§ **What you need to do**
Working through the lines below, return each one that holds "CROSS".

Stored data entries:
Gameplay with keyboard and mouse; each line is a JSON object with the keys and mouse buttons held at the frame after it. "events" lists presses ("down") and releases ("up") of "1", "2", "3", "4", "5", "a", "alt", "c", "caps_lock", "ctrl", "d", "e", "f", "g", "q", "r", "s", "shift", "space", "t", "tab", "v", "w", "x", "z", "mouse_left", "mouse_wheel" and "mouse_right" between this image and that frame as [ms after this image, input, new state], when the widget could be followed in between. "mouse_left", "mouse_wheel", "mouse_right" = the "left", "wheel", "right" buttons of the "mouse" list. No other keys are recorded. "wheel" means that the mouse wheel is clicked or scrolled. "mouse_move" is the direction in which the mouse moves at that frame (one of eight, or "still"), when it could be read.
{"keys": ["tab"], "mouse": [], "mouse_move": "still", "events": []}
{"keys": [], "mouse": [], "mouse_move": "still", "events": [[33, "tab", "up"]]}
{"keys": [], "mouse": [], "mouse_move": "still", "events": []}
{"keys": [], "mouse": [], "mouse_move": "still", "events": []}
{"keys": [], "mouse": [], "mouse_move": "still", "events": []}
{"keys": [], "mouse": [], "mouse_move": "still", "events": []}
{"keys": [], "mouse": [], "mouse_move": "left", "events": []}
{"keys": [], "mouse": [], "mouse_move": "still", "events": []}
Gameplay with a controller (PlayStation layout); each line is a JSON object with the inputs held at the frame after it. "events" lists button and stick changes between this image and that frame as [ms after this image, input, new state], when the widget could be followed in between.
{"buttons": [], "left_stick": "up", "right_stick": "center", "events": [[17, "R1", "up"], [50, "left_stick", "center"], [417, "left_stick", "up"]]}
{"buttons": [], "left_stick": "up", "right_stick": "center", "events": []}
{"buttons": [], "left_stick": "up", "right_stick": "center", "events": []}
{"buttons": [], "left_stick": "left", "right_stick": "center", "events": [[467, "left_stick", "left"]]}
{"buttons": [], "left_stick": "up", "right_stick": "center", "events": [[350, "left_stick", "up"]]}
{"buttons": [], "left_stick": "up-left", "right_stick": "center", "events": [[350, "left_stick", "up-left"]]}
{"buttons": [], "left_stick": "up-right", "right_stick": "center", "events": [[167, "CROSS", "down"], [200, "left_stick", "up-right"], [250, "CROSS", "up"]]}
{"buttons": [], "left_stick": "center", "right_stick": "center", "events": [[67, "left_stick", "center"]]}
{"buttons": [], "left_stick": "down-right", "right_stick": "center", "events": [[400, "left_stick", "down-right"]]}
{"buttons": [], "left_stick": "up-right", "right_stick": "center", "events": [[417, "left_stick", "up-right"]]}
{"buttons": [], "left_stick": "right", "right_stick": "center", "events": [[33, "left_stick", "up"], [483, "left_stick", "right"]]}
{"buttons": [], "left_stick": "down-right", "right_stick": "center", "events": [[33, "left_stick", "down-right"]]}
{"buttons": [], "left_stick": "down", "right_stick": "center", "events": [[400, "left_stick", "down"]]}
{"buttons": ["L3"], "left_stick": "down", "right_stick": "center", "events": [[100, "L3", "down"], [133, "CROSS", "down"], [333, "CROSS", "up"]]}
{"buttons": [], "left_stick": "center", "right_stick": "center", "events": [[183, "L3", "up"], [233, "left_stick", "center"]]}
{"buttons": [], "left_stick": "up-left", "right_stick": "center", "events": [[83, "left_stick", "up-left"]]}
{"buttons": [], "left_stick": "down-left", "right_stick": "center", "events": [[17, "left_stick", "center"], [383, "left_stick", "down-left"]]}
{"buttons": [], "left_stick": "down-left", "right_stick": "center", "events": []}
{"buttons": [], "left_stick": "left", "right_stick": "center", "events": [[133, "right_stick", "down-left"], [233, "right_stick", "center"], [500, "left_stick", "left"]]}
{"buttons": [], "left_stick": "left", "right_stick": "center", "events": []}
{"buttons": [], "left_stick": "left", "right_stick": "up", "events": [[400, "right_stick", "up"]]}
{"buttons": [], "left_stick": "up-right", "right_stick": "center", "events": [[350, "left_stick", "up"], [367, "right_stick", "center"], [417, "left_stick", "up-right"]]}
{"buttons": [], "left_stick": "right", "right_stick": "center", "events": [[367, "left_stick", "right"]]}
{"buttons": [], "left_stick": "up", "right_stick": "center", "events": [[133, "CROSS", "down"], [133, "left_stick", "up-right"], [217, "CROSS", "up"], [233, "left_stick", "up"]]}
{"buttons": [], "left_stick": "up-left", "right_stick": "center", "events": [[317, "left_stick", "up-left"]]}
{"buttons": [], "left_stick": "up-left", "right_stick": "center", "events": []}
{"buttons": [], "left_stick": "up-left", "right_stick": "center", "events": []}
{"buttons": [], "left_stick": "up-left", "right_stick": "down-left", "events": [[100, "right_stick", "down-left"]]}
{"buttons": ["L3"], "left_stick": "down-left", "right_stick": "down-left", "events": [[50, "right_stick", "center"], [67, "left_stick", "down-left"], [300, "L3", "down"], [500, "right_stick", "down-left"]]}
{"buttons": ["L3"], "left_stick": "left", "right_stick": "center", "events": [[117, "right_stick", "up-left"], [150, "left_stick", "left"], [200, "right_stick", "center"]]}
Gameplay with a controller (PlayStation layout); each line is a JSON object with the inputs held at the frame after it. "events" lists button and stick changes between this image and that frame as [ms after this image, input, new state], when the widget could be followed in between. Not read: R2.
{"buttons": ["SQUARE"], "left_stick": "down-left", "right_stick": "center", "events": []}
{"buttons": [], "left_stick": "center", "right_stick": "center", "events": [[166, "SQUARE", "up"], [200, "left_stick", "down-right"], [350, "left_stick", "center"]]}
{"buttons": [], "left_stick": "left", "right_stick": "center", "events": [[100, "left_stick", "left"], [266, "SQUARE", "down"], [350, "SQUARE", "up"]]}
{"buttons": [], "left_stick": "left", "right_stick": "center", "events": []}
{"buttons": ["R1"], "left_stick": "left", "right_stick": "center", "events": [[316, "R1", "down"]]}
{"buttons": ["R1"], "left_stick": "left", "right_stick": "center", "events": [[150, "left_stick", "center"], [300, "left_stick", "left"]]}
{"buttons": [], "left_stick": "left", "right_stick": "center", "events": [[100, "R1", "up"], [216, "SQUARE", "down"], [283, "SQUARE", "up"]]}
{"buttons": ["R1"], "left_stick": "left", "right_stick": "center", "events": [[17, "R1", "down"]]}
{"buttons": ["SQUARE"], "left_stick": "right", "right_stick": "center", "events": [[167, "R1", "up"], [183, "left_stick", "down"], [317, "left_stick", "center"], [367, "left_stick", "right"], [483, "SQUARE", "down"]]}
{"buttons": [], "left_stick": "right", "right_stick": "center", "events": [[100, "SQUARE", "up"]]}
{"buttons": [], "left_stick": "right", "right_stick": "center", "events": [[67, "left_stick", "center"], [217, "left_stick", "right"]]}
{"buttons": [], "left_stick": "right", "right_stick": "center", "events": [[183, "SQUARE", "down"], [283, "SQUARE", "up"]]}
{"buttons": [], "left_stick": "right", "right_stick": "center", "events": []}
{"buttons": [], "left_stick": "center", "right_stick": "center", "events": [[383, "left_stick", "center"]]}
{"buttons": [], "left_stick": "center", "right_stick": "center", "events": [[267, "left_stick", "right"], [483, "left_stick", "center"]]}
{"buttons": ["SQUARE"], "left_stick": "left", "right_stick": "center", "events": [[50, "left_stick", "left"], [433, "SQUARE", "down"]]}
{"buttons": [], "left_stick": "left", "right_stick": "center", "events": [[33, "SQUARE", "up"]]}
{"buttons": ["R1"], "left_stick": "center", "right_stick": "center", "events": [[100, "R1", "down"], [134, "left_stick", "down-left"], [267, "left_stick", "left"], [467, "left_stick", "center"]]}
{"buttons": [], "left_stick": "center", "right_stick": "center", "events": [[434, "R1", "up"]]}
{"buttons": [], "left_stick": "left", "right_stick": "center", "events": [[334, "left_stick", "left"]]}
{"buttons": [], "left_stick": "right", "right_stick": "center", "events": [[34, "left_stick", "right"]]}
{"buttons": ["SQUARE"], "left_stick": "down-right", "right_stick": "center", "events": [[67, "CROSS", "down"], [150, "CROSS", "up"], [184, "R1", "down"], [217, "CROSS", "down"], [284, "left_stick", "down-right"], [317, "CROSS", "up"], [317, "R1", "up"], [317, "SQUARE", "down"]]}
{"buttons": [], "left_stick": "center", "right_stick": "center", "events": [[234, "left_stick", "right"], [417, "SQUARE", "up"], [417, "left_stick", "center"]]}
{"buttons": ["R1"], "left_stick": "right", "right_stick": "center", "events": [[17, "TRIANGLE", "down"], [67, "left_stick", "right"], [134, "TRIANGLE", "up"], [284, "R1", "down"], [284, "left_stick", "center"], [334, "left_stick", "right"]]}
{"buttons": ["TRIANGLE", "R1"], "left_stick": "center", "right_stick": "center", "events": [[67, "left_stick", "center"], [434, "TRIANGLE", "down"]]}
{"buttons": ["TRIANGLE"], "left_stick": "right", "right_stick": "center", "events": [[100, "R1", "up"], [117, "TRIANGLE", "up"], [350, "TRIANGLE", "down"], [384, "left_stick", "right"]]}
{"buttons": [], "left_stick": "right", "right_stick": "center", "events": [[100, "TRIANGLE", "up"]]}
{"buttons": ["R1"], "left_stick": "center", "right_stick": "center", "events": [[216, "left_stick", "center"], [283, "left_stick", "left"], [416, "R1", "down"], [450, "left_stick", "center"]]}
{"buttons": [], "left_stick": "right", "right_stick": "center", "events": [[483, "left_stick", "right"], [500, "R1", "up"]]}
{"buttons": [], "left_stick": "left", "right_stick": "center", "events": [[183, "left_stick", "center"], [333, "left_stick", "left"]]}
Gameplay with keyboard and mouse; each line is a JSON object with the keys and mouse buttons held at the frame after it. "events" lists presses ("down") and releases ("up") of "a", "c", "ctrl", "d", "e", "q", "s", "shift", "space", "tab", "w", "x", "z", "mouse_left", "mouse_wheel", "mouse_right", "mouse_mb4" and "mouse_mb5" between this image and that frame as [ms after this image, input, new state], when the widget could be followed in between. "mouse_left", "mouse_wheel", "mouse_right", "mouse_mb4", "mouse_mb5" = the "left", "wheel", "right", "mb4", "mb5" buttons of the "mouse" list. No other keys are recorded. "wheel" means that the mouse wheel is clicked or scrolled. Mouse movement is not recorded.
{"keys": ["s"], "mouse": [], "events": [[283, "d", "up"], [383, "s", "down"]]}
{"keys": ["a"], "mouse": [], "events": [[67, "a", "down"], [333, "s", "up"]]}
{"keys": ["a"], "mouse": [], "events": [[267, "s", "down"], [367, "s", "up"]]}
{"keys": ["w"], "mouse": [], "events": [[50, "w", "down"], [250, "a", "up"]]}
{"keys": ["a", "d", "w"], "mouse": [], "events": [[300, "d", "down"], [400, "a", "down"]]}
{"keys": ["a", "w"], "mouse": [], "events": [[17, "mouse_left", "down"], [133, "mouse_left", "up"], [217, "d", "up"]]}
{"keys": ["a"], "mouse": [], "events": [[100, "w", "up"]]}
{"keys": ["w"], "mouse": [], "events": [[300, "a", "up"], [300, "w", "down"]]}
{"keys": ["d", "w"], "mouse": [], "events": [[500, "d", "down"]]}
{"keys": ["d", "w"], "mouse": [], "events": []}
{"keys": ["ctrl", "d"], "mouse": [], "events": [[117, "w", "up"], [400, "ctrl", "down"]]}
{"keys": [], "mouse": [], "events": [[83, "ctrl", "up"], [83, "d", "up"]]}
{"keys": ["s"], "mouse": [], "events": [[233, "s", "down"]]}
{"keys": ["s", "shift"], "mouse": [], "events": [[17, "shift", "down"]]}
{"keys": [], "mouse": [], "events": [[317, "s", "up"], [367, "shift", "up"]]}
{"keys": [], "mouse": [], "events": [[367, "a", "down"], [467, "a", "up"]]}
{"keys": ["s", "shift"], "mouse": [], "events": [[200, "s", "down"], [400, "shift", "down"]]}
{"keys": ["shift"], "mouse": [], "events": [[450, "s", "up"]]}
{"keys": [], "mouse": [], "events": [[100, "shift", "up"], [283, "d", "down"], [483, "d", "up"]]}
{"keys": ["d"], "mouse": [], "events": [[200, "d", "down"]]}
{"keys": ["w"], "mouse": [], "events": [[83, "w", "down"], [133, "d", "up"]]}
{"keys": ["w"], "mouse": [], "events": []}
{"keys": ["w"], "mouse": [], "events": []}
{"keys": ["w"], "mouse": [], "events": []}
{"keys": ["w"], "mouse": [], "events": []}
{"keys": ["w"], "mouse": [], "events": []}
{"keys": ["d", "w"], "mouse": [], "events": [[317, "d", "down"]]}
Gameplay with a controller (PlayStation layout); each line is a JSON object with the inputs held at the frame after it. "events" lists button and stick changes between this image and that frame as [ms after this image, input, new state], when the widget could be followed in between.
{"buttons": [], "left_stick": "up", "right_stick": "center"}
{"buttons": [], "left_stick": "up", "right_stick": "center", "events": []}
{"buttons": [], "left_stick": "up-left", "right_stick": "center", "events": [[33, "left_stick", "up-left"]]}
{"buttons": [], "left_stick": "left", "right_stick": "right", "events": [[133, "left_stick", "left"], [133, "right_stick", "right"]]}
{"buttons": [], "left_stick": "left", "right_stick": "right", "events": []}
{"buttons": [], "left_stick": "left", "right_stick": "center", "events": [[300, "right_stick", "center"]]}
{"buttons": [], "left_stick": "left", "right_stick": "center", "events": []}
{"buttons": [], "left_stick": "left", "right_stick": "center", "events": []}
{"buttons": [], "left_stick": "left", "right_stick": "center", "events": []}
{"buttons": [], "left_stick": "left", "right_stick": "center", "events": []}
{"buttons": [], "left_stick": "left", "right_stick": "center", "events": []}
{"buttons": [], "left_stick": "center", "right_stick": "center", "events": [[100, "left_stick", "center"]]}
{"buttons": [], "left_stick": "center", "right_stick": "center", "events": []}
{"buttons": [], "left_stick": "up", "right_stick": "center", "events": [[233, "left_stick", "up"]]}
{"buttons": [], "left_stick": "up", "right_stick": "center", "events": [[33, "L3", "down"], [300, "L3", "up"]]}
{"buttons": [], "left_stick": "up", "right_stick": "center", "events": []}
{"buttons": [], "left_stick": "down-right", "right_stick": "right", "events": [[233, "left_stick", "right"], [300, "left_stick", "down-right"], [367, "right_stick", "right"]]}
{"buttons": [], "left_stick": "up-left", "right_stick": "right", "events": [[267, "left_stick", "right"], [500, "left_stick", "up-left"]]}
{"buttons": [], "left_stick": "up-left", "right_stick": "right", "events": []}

§ **Task response**
{"buttons": [], "left_stick": "up-right", "right_stick": "center", "events": [[167, "CROSS", "down"], [200, "left_stick", "up-right"], [250, "CROSS", "up"]]}
{"buttons": ["L3"], "left_stick": "down", "right_stick": "center", "events": [[100, "L3", "down"], [133, "CROSS", "down"], [333, "CROSS", "up"]]}
{"buttons": [], "left_stick": "up", "right_stick": "center", "events": [[133, "CROSS", "down"], [133, "left_stick", "up-right"], [217, "CROSS", "up"], [233, "left_stick", "up"]]}
{"buttons": ["SQUARE"], "left_stick": "down-right", "right_stick": "center", "events": [[67, "CROSS", "down"], [150, "CROSS", "up"], [184, "R1", "down"], [217, "CROSS", "down"], [284, "left_stick", "down-right"], [317, "CROSS", "up"], [317, "R1", "up"], [317, "SQUARE", "down"]]}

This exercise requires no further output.